L'évêque de 82 ans a installé le village de la paix de Kuron en 2005 dans l'Equatoria oriental, une zone peu peuplée au sud-est du Soudan du Sud. Le village est un voyage de trois jours par la route de la capitale, Juba.
Depuis les années 1960, Mgr Taban « a travaillé comme artisan de la paix, en s'appuyant sur des réserves apparemment sans fond de patience, d'optimisme et de perspicacité stratégique », a déclaré la Fondation Roosevelt dans une déclaration annonçant le 6 février.
La fondation a déclaré que le prix a été décerné à Mgr Taban « pour son dévouement à la cause de l'apport de la liberté et de la paix au peuple du Soudan du Sud ».
L'évêque « une grande sagesse et un profond respect pour les différentes religions et cultures lui a permis de forger des liens émotionnels entre des groupes qui se battent autrement », a-t-il déclaré.
Il «continue d'appeler à la fin de la souffrance humaine et à une solution pacifique du conflit au Soudan du Sud dans les instances locales, nationales et internationales», a déclaré la fondation, soulignant que «par son travail de vie, il maintient vivante la flamme de l'espoir pour la paix, non seulement en prêchant la parole de Dieu mais en la vivant».
Le Soudan du Sud est devenu indépendant du Soudan en 2011. La guerre civile dans le pays d'Afrique du Nord-Est a éclaté à la fin de 2013 après que le président Salva Kiir, une Dinka ethnique, ait accusé son ancien député, Riek Machar, un Nuer ethnique, de fomenter un coup d'État. Le conflit a mis 1,5 million de personnes au bord de la famine.
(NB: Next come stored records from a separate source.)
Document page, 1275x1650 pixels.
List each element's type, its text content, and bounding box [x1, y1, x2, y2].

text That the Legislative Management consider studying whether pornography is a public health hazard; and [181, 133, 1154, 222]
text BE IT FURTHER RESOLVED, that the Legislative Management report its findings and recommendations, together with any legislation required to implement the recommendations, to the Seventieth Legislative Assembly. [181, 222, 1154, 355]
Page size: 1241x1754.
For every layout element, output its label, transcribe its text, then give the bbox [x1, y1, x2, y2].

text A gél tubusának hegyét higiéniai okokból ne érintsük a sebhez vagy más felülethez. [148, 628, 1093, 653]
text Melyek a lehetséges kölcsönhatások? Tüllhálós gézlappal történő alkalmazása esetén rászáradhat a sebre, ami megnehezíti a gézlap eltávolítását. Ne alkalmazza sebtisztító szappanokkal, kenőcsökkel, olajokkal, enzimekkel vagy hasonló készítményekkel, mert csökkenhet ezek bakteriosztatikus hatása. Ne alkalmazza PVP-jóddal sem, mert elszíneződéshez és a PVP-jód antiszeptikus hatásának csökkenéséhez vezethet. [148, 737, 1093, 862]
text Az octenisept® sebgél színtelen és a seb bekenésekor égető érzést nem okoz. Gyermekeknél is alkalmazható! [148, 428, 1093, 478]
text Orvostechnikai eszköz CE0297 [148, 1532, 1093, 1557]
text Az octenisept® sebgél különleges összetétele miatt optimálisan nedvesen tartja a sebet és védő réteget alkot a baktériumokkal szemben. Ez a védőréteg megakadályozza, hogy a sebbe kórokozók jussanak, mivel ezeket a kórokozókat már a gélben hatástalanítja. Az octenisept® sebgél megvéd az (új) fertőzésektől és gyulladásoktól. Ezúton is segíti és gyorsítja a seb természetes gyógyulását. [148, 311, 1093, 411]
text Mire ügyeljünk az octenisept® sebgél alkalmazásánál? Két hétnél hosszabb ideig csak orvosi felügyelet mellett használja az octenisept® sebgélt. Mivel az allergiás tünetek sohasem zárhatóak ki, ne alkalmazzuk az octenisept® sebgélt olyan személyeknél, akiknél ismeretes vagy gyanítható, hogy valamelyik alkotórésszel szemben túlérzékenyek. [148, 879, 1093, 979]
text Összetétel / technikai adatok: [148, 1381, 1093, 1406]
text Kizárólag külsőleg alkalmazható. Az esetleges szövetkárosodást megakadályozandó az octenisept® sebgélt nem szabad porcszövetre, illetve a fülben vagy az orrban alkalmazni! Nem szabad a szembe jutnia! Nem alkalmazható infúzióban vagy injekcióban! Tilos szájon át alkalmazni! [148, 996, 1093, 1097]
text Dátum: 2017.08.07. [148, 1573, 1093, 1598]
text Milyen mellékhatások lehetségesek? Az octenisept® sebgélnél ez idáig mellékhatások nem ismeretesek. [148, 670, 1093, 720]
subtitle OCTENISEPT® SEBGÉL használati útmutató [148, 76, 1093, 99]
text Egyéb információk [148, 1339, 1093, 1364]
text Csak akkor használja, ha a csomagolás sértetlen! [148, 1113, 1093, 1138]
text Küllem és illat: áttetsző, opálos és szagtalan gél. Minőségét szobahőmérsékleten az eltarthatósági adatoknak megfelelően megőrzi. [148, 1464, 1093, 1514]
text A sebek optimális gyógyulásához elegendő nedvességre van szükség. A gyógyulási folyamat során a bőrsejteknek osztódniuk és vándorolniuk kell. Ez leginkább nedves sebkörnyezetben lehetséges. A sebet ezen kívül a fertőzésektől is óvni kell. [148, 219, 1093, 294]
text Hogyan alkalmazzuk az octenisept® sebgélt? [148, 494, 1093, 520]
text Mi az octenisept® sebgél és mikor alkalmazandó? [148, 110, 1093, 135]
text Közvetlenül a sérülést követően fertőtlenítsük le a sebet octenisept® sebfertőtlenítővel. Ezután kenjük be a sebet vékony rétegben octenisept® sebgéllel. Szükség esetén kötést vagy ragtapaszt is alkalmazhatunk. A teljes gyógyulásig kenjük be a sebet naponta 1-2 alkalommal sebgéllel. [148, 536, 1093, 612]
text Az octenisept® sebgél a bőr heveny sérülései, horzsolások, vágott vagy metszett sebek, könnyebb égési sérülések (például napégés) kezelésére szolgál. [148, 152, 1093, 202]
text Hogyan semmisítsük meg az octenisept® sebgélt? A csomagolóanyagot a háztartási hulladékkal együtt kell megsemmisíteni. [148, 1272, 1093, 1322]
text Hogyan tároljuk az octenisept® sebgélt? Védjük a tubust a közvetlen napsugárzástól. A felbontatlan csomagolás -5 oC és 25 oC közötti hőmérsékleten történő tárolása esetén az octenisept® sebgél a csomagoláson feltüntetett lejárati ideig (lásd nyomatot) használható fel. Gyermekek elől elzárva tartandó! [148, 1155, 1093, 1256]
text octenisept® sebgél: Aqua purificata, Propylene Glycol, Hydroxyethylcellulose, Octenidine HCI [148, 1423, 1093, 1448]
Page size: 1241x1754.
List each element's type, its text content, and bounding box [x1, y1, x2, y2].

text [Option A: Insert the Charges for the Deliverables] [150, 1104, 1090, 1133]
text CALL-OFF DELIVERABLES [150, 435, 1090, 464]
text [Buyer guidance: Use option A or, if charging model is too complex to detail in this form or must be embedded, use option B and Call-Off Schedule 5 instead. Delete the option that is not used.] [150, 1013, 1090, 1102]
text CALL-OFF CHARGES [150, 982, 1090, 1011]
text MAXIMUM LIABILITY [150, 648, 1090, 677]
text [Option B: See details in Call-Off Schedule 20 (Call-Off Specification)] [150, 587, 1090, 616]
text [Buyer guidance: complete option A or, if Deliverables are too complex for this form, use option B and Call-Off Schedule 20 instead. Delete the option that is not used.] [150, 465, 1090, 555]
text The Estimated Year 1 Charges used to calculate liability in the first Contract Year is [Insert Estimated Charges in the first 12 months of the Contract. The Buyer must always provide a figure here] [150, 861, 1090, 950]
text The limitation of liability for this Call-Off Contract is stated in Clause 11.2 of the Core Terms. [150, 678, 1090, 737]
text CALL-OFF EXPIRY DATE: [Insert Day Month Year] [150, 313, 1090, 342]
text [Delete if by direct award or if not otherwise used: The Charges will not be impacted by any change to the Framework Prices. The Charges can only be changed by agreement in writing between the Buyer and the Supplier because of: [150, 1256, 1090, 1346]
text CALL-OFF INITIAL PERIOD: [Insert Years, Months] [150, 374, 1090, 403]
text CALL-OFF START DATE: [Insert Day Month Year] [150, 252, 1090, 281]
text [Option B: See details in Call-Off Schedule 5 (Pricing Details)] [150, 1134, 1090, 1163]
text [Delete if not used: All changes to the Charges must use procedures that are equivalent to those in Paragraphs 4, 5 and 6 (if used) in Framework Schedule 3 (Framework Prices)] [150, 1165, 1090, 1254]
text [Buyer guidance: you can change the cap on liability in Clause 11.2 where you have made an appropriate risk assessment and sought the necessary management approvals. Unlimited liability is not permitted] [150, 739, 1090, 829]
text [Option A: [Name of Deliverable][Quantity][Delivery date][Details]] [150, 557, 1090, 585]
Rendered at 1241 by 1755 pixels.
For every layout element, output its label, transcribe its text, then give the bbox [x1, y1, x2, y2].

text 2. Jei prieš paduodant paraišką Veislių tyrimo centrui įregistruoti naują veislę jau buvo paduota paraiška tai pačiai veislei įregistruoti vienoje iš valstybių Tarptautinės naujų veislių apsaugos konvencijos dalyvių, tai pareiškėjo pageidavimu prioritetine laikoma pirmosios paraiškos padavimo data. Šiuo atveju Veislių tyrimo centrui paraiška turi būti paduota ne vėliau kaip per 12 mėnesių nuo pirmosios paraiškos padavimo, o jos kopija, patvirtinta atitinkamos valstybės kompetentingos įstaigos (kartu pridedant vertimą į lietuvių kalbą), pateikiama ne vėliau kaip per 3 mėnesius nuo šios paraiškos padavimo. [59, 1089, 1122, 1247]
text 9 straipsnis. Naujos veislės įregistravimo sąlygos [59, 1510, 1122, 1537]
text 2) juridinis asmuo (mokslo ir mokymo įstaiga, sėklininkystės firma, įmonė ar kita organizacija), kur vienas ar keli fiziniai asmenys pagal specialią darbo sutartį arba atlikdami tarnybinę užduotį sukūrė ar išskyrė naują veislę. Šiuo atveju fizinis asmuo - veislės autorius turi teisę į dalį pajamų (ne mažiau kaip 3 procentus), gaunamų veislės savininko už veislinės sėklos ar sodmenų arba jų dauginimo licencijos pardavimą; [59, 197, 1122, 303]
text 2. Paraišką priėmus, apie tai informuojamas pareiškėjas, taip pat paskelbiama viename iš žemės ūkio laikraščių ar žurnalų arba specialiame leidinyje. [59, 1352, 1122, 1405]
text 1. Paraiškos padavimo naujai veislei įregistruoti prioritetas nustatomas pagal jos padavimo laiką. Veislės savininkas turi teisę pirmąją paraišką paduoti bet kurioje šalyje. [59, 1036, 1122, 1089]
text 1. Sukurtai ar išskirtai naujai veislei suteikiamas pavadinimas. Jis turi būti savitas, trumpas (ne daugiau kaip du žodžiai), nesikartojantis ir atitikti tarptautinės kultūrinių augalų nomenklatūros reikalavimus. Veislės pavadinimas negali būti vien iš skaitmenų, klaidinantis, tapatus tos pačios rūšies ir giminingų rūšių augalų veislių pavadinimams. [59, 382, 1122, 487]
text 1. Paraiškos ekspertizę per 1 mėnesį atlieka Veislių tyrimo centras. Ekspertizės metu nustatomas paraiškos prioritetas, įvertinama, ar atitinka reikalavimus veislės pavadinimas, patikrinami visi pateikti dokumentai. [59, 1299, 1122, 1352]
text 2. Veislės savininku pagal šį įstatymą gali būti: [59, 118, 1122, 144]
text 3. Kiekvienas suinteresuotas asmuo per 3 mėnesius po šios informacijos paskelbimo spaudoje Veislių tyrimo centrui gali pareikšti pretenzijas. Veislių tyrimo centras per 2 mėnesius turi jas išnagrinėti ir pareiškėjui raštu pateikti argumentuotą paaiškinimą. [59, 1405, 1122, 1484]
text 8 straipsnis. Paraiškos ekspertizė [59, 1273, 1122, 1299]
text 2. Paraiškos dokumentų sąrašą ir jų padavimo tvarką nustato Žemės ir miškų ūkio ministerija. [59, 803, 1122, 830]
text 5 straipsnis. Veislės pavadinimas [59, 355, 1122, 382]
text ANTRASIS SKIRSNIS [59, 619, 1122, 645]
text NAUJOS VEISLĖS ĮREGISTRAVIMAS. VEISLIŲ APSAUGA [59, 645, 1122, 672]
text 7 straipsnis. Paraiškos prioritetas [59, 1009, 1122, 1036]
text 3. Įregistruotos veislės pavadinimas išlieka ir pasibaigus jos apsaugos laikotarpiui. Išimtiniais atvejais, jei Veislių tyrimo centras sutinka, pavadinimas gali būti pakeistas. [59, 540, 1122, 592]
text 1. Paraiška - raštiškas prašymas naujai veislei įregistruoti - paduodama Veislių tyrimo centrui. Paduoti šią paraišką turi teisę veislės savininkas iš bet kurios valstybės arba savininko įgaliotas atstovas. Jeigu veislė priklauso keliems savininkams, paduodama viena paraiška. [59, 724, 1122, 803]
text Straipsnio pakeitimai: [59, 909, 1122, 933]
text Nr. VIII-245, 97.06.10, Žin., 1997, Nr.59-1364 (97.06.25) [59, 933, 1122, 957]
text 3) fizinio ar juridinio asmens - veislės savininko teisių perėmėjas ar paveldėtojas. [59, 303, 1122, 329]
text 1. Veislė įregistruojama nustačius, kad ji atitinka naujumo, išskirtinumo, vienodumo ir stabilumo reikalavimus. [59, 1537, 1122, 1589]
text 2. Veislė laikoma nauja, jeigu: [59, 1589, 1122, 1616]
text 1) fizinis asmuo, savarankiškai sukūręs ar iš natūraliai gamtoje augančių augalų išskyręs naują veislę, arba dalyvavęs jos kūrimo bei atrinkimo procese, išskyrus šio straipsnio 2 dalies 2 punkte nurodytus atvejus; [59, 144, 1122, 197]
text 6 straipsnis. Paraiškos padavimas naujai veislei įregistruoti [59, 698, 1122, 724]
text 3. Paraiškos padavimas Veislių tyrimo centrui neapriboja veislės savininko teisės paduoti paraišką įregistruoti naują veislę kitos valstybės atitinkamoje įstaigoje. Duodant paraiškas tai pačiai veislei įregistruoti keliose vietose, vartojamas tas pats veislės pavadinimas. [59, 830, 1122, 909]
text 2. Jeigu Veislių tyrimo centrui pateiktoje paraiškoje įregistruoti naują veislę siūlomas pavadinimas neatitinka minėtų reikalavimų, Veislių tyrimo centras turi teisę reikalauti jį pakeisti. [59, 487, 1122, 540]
Des dizaines de milliers de personnes sont mortes, plus de 2 millions ont fui vers les pays voisins et près de 2 millions sont déplacées.
« Une grande partie de la population s'est enfuie à cause des combats, les terres agricoles restent jachères, la faim et l'illégalité prévalent et les ressources limitées sont manipulées », a déclaré le PAX.
Dans le village de la paix créé par Mgr Taban, « les jeunes et les dirigeants de la communauté apprennent à vivre ensemble pacifiquement et à acquérir des compétences pour résoudre les conflits », a-t-il déclaré, « ils apportent ces compétences à leur retour dans leur communauté ».
Des cours de menuiserie, y compris la façon de faire des chaises et des tables, sont également offerts dans le village, et l'arithmétique, la lecture et l'écriture sont enseignés.
En 2016, Mgr Taban a déclaré au Conseil des Aînés de Jieng à Juba que, pour parvenir à une paix durable, les Sud-Soudanais devaient apprendre 20 mots et huit phrases, selon la Radio du Vatican.
« Les paroles sont l'amour, la joie, la paix, la patience, la compassion, la sympathie, la bonté, la vérité, la douceur, la maîtrise de soi, l'humilité, la pauvreté, le pardon, la miséricorde, l'amitié, la confiance, l'unité, la pureté, la foi et l'espérance. Ce sont 20, et les huit phrases sont : Je t'aime, tu me manques, merci, je pardonne, nous oublions, ensemble, je me trompe, je suis désolé », dit-il.